PASSAGE SHOWN

Katie's point is that even the best personalization — variable tags in emails, behavioral triggers in apps, claims-data segmentation in healthcare — is responding to something the user already did. The user clicked, browsed, filed a claim, or filled a form, and then the marketing system reacted to that signal. Anticipation moves the system upstream: it uses what you already know about the user (life stage, recent events, current path) to act before they ask. Amazon's 'we think you would really like this' is the consumer version; Katie wants benefits and B2B to operate the same way.

Businessolver is in its eighth year of publishing the Benefits Insights Report, which pulls anonymized trends from millions of users on its platform. This year's counterintuitive finding is that clicks and engagement no longer prove a user got help — they just prove a user clicked. So the team is exploring 'quiet' as a success metric: if no one is generating noise (no support tickets, no follow-up clicks, no confused engagement), that might mean everyone is fine and got what they needed. No noise can be good noise, especially when your AI is anticipating correctly on the backend.

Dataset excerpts
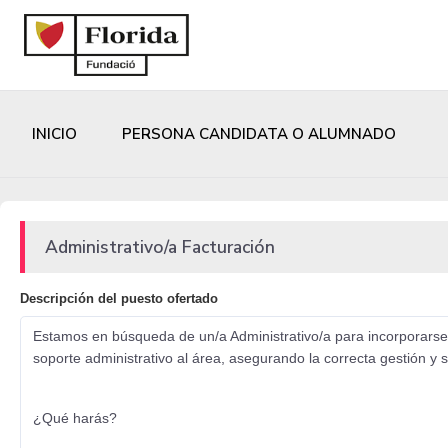
INICIO
PERSONA CANDIDATA O ALUMNADO
Administrativo/a Facturación
Descripción del puesto ofertado
Estamos en búsqueda de un/a Administrativo/a para incorporarse 
soporte administrativo al área, asegurando la correcta gestión y 
¿Qué harás?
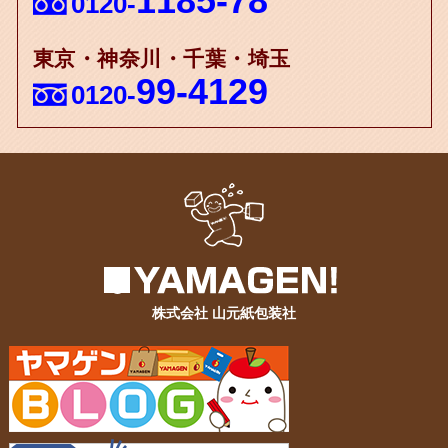
1185-78
0120-
東京・神奈川・千葉・埼玉
99-4129
0120-
株式会社 山元紙包装社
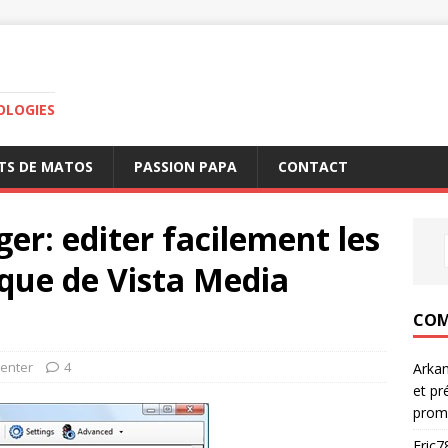
OLOGIES
TS DE MATOS
PASSION PAPA
CONTACT
r: editer facilement les
que de Vista Media
COM
enter
4
Arka
et pr
prom
Eric7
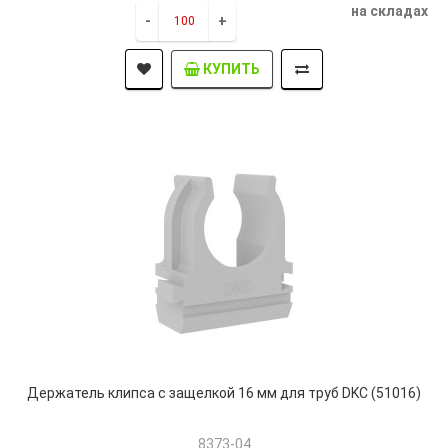
на складах
-
+
КУПИТЬ
Держатель клипса с защелкой 16 мм для труб DKC (51016)
8373-04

REQUIRED ACTION 1
From the passage on anticipatory personalization, print the part that opens with the words containing "Katie's point is" and closes with "the same way.".
REQUIRED ACTION 2
According to the passage on anticipatory personalization, what is the counterintuitive finding of this year's Benefits Insights Report?
REQUIRED ACTION 3
Pick up the passage on anticipatory personalization and quiet as a success metric where it stops, and keep writing.

FINAL ANSWER 1
Katie's point is that even the best personalization — variable tags in emails, behavioral triggers in apps, claims-data segmentation in healthcare — is responding to something the user already did. The user clicked, browsed, filed a claim, or filled a form, and then the marketing system reacted to that signal. Anticipation moves the system upstream: it uses what you already know about the user (life stage, recent events, current path) to act before they ask. Amazon's 'we think you would really like this' is the consumer version; Katie wants benefits and B2B to operate the same way.

FINAL ANSWER 2
Clicks and engagement no longer prove a user got help; they only prove a user clicked.

FINAL ANSWER 3
Katie is careful to say this is not a chatbot story. The 91% comes from an in-house AI that reads the path a user is already on and pulls from connected backend systems to surface the right answer in the moment. The mental model: if Katie has a four-year-old and just went to a pediatrician, the system proactively reminds her about HSA reimbursement; if she mentions a stack of new prescriptions, the system auto-enrolls her in the employer's prescription management program. The point is not to answer faster — it is to act before she has to ask, and to keep her from digging through self-help content to find what she needs.

Katie's first move is for marketers to become the voice of the customer in product roadmap conversations, because most marketers in tech companies have more influence on what gets built than they use. From there, lean hard into data analytics — she is paying for her team to take data science courses because the marketers who can read a dataset and act on it are the ones adding value as AI commoditizes writing and design. Look creatively at new datasets, like Social Determinants of Health (SDOH), which let you map a user's zip code to local resources — for example, connecting a parent in a childcare desert to care.com. And accept that the work is mostly manual experimentation right now: prove the human pattern works, then systematize it with AI.